Guides
Phishing, Brute Force, Data Breaches, Info stealers etc. are all ways in which people steal credentials. We’ve had this problem for decades, stealing something or guessing something people know is relatively trivial over the internet. This leads to a huge volume of the breaches we have seen over the last 20+ years. Whilst people seem to understand this, they don’t seem to know how to change to fix this…. (it’s not that we don’t know it’s that change is hard for lots of reasons). So there might be a solution with the adoption of passkeys! So what are passkeys?
Passkeys are a modern, password-less authentication method designed to replace traditional passwords. They provide a more secure, convenient, and phishing-resistant way to sign in to websites and apps.
How Passkeys Work
Passkeys are based on the WebAuthn/FIDO2 standard and use public-key cryptography:
- When you create a passkey for a service, your device generates a pair of keys: a private key (stored securely on your device) and a public key (sent to and stored on the service’s server).
- To sign in, the server sends a challenge.

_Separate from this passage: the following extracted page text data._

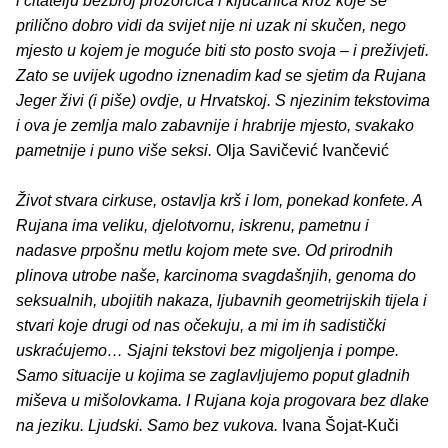
i čitatelju bezbroj prozorčića i ključanica kroz koje se
prilično dobro vidi da svijet nije ni uzak ni skučen, nego
mjesto u kojem je moguće biti sto posto svoja – i preživjeti.
Zato se uvijek ugodno iznenadim kad se sjetim da Rujana
Jeger živi (i piše) ovdje, u Hrvatskoj. S njezinim tekstovima
i ova je zemlja malo zabavnije i hrabrije mjesto, svakako
pametnije i puno više seksi.
Olja Savičević Ivančević
Život stvara cirkuse, ostavlja krš i lom, ponekad konfete. A
Rujana ima veliku, djelotvornu, iskrenu, pametnu i
nadasve prpošnu metlu kojom mete sve. Od prirodnih
plinova utrobe naše, karcinoma svagdašnjih, genoma do
seksualnih, ubojitih nakaza, ljubavnih geometrijskih tijela i
stvari koje drugi od nas očekuju, a mi im ih sadistički
uskraćujemo… Sjajni tekstovi bez migoljenja i pompe.
Samo situacije u kojima se zaglavljujemo poput gladnih
miševa u mišolovkama. I Rujana koja progovara bez dlake
na jeziku. Ljudski. Samo bez vukova.
Ivana Šojat-Kuči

Your device signs it with the private key (after you authenticate locally with biometrics like Face ID/Touch ID, fingerprint, or a PIN).

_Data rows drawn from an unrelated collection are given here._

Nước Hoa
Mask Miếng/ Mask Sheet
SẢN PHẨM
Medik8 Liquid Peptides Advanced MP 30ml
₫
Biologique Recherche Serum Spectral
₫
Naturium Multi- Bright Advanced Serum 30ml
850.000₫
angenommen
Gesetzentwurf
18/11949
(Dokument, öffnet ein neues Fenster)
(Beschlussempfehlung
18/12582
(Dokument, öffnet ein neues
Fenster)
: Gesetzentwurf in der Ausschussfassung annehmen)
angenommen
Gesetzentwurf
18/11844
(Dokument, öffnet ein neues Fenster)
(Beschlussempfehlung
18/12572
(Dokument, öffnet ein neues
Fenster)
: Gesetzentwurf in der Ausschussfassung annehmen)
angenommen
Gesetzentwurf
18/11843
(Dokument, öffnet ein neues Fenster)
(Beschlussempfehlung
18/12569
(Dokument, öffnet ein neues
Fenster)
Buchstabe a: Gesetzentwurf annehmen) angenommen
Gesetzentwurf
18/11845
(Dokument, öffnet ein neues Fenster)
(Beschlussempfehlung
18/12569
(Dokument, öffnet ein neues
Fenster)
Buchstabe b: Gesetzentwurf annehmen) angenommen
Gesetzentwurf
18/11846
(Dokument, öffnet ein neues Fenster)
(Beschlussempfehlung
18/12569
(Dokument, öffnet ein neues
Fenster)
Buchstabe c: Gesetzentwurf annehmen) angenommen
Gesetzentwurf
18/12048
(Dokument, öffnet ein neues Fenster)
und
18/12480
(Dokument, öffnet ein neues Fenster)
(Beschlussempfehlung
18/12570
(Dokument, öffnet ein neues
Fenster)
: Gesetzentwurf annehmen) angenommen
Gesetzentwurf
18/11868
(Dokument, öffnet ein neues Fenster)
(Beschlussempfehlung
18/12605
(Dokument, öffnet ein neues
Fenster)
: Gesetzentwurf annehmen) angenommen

- The server verifies the signature using the stored public key—no password is ever transmitted or shared.
The private key never leaves your device, making passkeys highly secure.
Benefits of Passkeys
- More Secure: Resistant to phishing (keys are bound to the specific domain), no shared secrets, and immune to data breaches of password databases.
- Easier to Use: No need to remember or type complex passwords—just use your device’s built-in unlock method.
- Cross-Device Sync: Many passkeys sync securely across devices via providers like iCloud Keychain (Apple), Google Password Manager, or Microsoft.
- Built-in Multi-Factor: Combines something you have (device) with something you are/know (biometrics/PIN).
Passkey (WebAuthn) Flow Diagrams
Modern sequence diagrams showing both Registration (Enrollment) and Authentication (Login) processes.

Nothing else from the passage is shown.